There's no doubt that we wouldn't have western films as we know them today without legendary Hollywood director John Ford paving the way. Ford was a master at bringing the historic ways of the Old West to life and creating the heroic cowboy characters we still love watching today from his iconic films like Stagecoach, The Searchers, and his final western, The Man Who Shot Liberty Valance. In the 1962 film, Ford partners back up with the man he turned into a legend, John Wayne, and made his final statement on the Wild West. Written by James Warner Bellah and Willis Goldbeck the film was a box office hit, despite Stewart and Wayne starring as the lead characters in an action-packed film in their 50s. It was also the first time the two legendary actors starred together in a film, though they would also go on to appear in Wayne's final film together, The Shootist.

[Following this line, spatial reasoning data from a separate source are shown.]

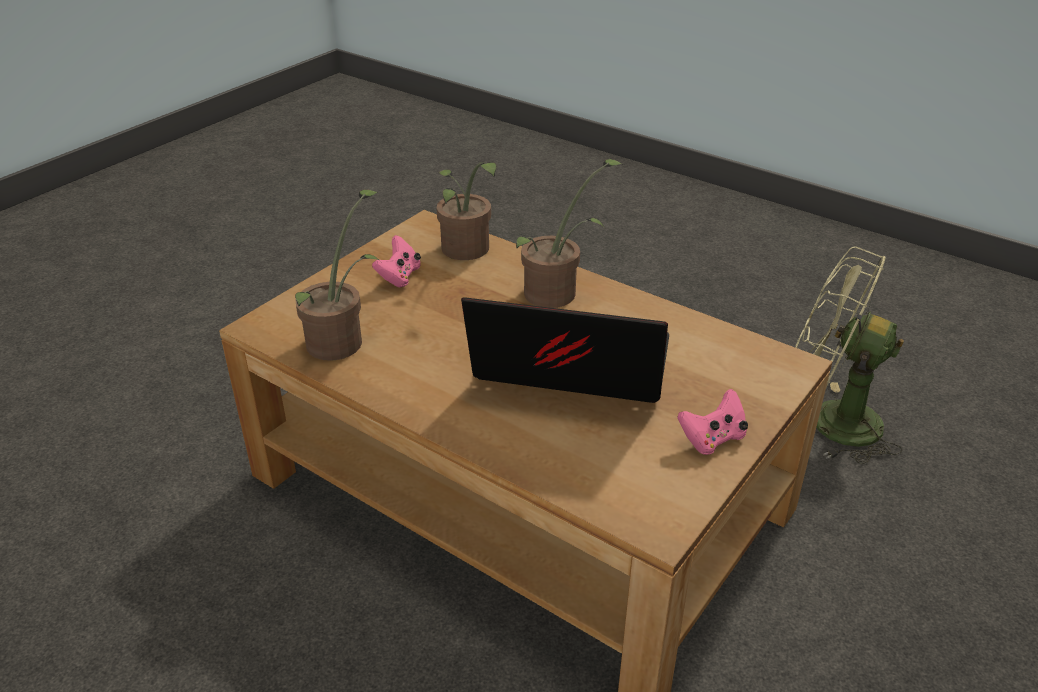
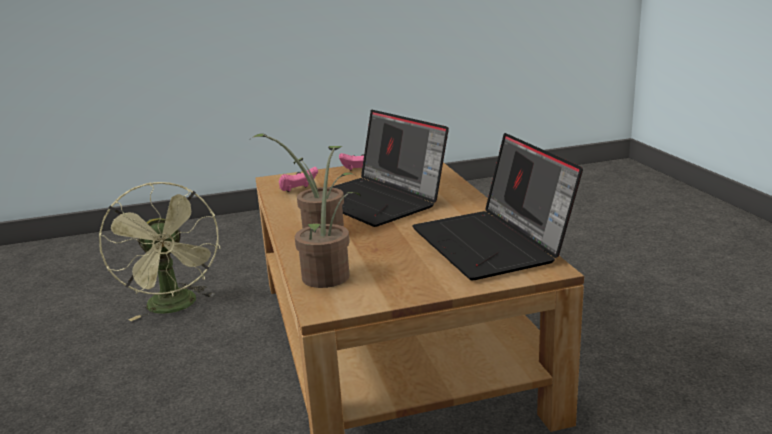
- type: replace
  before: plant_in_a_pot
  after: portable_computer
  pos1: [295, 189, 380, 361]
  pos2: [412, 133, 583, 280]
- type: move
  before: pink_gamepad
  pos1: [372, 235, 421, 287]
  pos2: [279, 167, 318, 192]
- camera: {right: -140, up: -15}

The black and white film opens with James Stewart starring as Senator Ransom Stoddard who comes back to the western town of Shinbone for the funeral of his friend, Tom Doniphon (John Wayne). Accompanied by his wife Hallie (Vera Miles) he explains to a local newspaper editor why he ended up making the long trip back. The story then follows a flashback of Stoddard as a young lawyer coming out into the American frontier where he meets the criminal Liberty Valance (Lee Marvin). Despite trying to help the town build up their local government, Stoddard and Valance are constantly at odds as the criminal wants to keep the town under the rules of the Old West and the local cattle barons. Things really aren't going well either under the leadership of the cowardly Marshal Link Appleyard (Andy Devine).

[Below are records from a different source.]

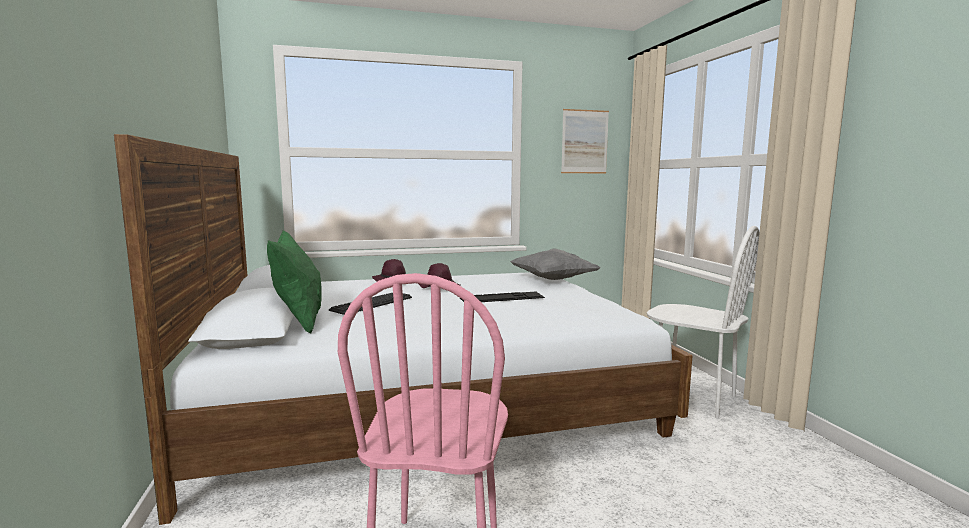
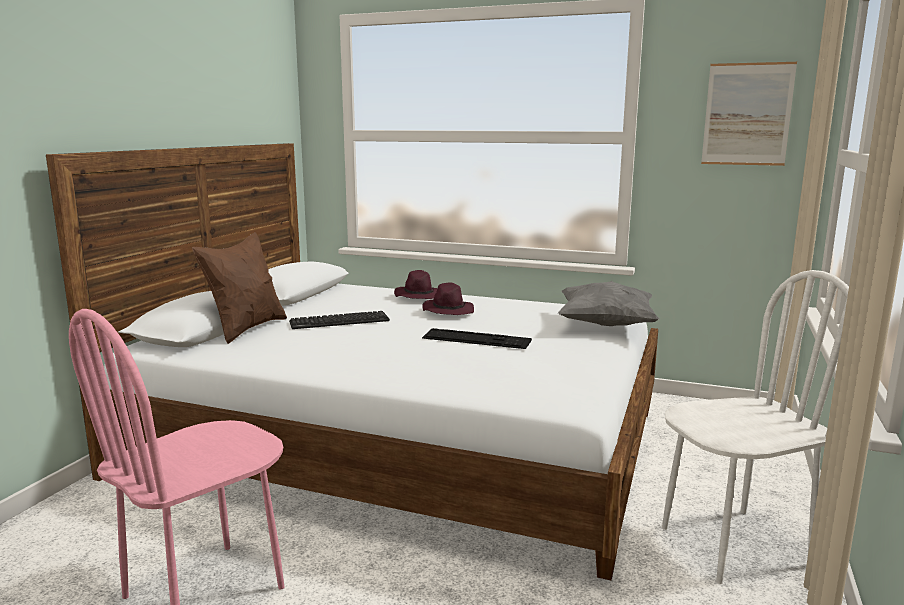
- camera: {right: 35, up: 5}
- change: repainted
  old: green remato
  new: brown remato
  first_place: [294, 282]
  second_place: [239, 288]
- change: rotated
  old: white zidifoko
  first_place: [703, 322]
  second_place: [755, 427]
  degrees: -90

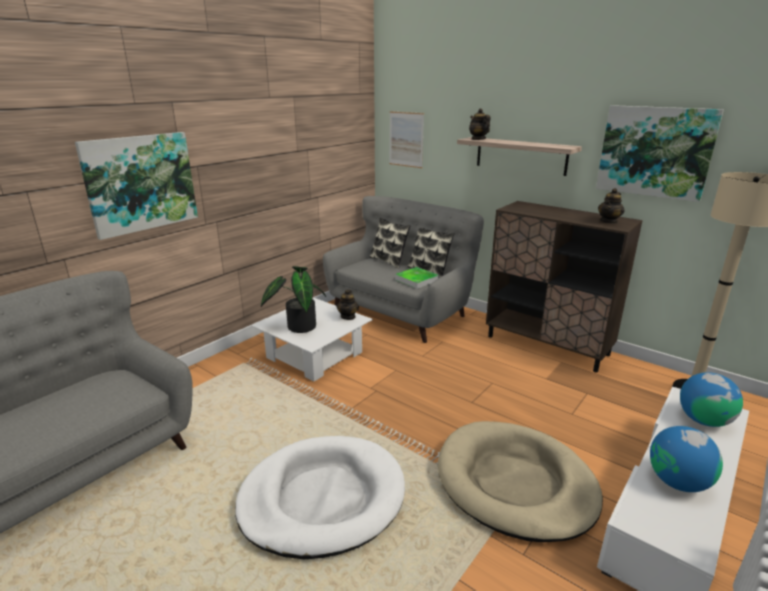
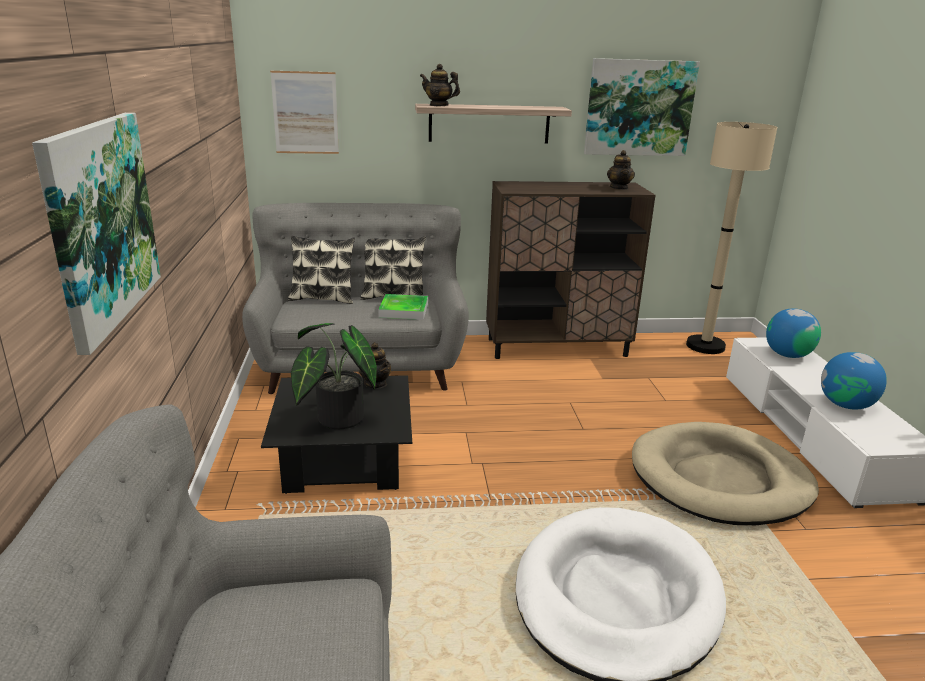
- camera: {right: -45, up: 0}
- change: repainted
  old: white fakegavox
  new: black fakegavox
  first_place: [312, 340]
  second_place: [336, 434]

When Valance challenges Stoddard to a duel, Stoddard somehow defeats Valance in the showdown, making the happy locals of the frontier town nominate him for the state convention and declaring him a hero. Turns out it was actually his pal Tom Doniphon who killed Liberty Valance and he encourages him to accept the nomination and keep the secret between them. The story of the defeat of Liberty Valance turns into a western legend, one that locals know even years later when Senator Stoddard is visiting town from Washington D.C.
John plays the typical John Ford hero -- a man with limited words who represents the simplicity of life in the Old West. In a sense, when he kills Liberty Valance and promotes modernism by helping the town pursue statehood through Stoddard's nomination, he goes against everything he stands for. It seems that the film is showing the death of the Ford westerns and the director's way of saying goodbye to that chapter of his life, as well as all of the iconic classic heroes played by Wayne. The film will forever be as legendary as its Oscar winning director and two lead stars.